In procuring the extension and renewal of the $4,000 mortgage, when only $650 was due thereon, appellee and St. Angel perpetrated a gross fraud on appellants, which no court of equity should countenance. In the early case of Lockridge v. Foster, 5 Ill. (4 Scam.) 569, the court said: “On the principles of equity and justice, a contract, to be obligatory, must be justly and fairly made. The contracting parties are bound to deal honestly, and act in good faith with each other. There should be a reciprocity of candor and fairness. Both should have equal knowledge concerning the subject matter of the contract; especially ought all of the' facts and circumstances which are likely to influence *268their action, to be made known. If they have not mutually this knowledge, nor the same means of obtaining it, it is then a duty incumbent on the one having the superior information to disclose it to the other. In making the disclosure, he is bound to act in good faith, and with a strict regard to truth. If he makes false representations respecting material facts, or intentionally conceals or suppresses them, he acts fraudulently, and renders himself responsible for the consequences which may result.” In 13 C. J. 371, the author of the article on Contracts states that if the other party to a written instrument induces the signer to sign the paper without reading it, and to rely on his statement, as to the contents, this may give the signer a right, if the statement was fraudulent, to avoid the contract as against him on the ground of fraud. “A false representation,” continues the author, “that a writing prepared by one party embodies the terms of a previous oral agreement, inducing the other party to sign without reading the instrument, has in a number of cases been held fraud which the party misled may assert against the other.
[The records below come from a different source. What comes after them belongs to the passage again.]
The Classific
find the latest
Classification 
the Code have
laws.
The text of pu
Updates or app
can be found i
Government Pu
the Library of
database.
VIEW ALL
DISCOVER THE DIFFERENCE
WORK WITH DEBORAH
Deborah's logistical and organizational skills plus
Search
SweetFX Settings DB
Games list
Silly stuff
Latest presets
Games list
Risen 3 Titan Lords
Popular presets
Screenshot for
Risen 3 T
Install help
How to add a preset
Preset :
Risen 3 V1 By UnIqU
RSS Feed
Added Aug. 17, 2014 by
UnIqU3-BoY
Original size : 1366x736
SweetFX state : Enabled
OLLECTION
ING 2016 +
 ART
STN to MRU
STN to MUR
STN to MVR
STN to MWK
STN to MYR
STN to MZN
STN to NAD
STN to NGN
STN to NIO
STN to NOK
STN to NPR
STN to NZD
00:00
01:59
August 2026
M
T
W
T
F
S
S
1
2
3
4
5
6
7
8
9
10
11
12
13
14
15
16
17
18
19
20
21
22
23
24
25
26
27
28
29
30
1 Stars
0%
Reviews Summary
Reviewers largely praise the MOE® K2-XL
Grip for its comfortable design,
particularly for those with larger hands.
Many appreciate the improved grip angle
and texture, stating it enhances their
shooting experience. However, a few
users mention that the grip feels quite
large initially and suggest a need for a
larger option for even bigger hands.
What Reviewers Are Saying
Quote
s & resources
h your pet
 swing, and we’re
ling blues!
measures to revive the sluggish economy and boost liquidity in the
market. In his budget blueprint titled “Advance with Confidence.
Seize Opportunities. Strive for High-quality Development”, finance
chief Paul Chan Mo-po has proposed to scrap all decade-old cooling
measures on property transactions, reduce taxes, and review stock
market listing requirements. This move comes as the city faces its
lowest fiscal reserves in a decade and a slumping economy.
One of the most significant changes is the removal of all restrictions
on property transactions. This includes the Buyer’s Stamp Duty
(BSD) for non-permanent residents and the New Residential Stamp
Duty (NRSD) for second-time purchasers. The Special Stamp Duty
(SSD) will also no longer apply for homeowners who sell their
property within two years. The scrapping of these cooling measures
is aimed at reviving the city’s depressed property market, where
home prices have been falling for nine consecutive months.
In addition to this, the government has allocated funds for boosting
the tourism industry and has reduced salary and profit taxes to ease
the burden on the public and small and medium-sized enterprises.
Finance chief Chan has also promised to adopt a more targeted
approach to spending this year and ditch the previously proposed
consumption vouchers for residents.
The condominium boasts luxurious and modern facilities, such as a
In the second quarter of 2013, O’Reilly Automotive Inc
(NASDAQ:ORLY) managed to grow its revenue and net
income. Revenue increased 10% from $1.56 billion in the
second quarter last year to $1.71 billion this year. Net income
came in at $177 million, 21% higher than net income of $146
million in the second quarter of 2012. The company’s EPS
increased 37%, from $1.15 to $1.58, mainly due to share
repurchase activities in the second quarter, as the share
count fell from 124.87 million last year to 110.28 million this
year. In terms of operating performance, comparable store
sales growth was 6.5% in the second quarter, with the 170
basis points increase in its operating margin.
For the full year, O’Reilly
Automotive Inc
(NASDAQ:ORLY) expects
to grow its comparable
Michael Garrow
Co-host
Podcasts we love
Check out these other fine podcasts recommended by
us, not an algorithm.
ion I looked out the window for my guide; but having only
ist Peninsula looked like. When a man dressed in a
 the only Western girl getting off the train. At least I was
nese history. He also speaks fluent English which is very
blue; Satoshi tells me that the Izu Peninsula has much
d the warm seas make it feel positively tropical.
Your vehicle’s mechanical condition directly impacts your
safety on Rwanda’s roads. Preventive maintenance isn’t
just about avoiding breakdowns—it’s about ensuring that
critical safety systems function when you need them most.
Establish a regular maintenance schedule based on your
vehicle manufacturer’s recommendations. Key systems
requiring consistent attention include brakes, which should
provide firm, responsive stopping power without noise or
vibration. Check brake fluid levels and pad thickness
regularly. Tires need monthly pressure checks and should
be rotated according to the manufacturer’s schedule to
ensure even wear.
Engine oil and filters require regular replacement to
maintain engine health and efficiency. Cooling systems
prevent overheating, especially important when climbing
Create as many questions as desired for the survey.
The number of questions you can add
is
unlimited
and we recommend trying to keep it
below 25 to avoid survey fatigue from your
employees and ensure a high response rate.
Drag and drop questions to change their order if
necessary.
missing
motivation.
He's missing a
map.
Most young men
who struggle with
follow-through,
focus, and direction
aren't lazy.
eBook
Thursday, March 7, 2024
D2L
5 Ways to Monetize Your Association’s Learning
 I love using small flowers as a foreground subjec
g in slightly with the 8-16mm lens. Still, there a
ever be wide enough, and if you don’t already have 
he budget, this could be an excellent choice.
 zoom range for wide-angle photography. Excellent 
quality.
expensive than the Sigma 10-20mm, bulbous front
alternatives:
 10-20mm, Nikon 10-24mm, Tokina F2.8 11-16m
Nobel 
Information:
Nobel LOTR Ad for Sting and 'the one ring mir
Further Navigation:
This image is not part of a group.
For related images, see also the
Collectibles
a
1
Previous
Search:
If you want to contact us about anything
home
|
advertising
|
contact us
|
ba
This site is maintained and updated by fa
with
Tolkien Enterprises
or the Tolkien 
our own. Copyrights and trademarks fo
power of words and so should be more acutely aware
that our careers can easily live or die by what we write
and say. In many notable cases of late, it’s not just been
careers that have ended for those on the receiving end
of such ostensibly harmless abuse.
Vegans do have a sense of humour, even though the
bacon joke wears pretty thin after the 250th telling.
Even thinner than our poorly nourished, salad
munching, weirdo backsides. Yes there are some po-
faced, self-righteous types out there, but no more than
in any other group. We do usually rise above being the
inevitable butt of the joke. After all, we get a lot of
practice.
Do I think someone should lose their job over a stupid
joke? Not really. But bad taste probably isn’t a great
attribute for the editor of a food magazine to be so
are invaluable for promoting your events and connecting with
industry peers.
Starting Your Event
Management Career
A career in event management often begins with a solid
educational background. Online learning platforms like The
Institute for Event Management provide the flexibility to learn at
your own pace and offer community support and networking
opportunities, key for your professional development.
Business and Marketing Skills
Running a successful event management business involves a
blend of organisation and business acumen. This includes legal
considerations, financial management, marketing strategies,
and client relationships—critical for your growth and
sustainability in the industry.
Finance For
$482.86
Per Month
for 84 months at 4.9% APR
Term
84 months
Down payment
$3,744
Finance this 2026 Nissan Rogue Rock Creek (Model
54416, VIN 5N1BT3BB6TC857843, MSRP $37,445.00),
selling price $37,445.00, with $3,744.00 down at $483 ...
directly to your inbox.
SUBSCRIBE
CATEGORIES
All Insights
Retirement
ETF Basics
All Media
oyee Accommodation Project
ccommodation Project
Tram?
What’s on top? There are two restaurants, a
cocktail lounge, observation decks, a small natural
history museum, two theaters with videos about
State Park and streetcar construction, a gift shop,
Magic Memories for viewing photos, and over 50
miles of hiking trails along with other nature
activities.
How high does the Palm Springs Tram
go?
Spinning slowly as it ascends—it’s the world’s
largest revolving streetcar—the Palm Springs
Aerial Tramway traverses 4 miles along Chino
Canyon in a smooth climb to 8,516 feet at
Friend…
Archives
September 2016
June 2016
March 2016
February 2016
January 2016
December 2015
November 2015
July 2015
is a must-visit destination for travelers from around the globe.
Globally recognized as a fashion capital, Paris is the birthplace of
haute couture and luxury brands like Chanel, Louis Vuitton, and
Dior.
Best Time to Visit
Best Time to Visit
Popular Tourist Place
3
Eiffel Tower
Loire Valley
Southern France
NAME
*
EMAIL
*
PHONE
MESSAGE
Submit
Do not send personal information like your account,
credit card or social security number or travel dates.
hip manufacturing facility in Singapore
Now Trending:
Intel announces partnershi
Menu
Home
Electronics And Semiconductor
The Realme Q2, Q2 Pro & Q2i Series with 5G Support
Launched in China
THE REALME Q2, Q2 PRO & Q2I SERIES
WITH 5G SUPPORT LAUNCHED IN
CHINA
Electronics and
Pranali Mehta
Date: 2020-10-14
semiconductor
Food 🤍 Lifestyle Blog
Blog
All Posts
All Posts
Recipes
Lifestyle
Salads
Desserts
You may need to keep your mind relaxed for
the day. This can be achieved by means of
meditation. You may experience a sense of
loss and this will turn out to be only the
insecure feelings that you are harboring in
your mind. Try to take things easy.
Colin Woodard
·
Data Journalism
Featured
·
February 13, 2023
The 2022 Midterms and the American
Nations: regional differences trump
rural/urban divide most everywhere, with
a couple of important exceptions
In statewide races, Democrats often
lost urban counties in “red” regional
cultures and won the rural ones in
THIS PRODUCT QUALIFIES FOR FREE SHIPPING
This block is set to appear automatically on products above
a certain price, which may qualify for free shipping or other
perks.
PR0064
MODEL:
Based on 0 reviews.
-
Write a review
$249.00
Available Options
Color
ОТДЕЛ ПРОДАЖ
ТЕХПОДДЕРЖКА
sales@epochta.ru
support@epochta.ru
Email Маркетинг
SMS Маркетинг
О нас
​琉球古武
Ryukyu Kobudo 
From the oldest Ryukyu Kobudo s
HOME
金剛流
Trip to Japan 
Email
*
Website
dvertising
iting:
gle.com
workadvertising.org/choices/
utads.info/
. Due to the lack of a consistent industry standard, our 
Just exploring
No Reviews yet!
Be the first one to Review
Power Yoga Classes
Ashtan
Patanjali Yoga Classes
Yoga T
And this, although he may have been guilty of a want of prudence in relying on such representations, the underlying principle of these decisions being that the negligence of a party to a contract induced by the fraud of the other cannot be taken advantage of by the latter.” See also Pustelniak v. Vilimas, 352 Ill. 270.

The decree appealed from is reversed and this cause is remanded to the circuit court with directions to enter a decree reforming the renewal mortgage executed on April 2,1932, as asked for in appellants’ counterclaim, and as so reformed enter the usual decree of foreclosure and sale.

Reversed and remanded with directions.